[What the task requires] Please copy, exactly as written, the span from the first line below to the line that contains "thumb cmc: (314, 255)", including both, and skip the pictures.

[Exercise data]
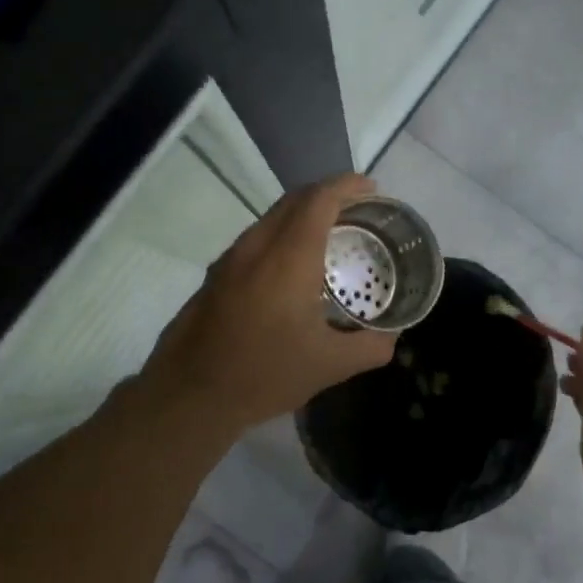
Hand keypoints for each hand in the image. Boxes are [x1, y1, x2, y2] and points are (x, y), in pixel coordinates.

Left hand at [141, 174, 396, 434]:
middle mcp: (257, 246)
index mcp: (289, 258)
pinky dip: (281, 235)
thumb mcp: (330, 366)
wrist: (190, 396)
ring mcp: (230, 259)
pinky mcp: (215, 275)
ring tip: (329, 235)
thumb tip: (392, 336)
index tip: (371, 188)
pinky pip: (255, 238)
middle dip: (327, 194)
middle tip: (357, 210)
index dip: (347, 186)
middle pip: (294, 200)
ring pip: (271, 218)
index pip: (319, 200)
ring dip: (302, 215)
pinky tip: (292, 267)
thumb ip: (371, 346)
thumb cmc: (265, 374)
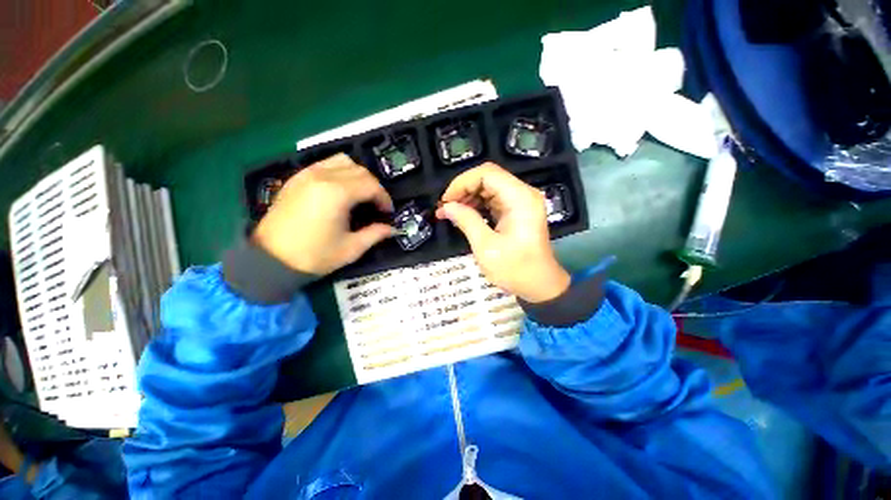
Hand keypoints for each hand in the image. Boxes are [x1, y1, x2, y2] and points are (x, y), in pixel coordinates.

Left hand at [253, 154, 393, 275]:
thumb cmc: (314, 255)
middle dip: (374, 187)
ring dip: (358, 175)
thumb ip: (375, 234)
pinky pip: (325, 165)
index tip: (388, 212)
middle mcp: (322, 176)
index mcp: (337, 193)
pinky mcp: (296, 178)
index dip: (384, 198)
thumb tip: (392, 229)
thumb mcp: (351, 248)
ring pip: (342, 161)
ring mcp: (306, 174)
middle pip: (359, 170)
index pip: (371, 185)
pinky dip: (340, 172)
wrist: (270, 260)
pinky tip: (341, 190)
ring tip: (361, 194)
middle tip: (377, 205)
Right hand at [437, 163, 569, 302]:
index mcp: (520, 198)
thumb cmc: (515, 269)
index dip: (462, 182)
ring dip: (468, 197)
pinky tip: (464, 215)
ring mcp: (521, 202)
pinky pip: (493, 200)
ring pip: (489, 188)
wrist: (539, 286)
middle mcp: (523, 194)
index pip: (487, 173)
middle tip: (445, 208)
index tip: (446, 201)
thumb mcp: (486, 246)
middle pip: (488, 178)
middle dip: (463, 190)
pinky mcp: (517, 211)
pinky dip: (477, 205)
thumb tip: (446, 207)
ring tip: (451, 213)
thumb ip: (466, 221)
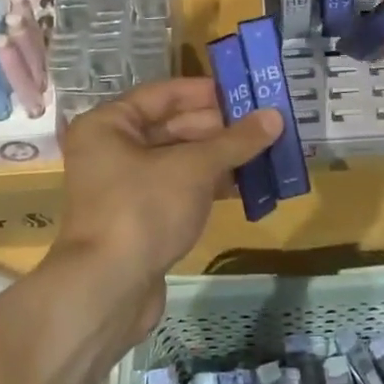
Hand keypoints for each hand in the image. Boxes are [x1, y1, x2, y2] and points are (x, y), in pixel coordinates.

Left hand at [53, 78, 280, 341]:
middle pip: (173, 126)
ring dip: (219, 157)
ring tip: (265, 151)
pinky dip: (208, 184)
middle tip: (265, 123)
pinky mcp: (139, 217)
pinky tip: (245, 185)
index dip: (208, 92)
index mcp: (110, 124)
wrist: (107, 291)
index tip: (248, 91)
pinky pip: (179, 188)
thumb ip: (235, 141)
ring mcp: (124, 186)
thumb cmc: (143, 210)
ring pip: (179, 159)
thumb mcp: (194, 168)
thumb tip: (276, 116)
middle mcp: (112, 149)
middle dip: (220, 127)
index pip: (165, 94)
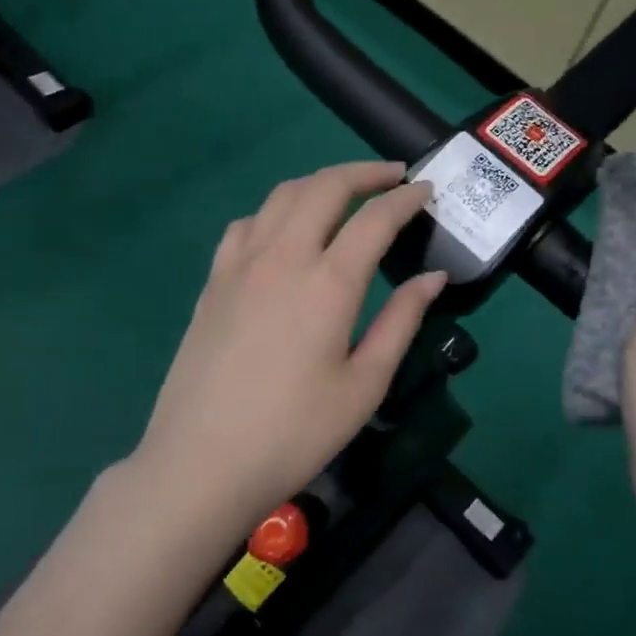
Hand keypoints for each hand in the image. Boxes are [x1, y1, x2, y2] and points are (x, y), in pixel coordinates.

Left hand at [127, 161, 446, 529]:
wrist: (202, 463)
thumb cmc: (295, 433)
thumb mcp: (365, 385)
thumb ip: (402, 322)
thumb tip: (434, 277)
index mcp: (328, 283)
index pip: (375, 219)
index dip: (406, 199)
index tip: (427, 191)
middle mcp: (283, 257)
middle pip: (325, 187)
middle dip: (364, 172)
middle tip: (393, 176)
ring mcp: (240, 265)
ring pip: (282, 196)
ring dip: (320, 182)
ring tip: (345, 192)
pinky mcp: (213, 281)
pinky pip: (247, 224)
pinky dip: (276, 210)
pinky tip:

[Response to this exercise]
Hand keypoints for each hand in the image. Boxes are [x1, y1, x2, y2] and points are (x, y), in pixel coordinates.

Left hand at [141, 174, 396, 434]:
middle mcp: (257, 246)
index mcp: (289, 258)
pinky dip: (281, 235)
thumb mcp: (330, 366)
wrist: (190, 396)
ring mcp: (230, 259)
pinky mcp: (215, 275)
ring tip: (329, 235)
thumb tip: (392, 336)
index tip: (371, 188)
pinky pip: (255, 238)
middle dip: (327, 194)
middle tip: (357, 210)
index dip: (347, 186)
middle pip: (294, 200)
ring pip: (271, 218)
index pip: (319, 200)
ring dip: (302, 215)
pinky tip: (292, 267)
thumb ip: (371, 346)
thumb cmc: (265, 374)
Hand keypoints for each hand in the image. Boxes are [x1, y1, x2, y2] and points are (x, y), in pixel coordinates.

Left hand at [253, 154, 393, 275]:
thumb cmc: (314, 255)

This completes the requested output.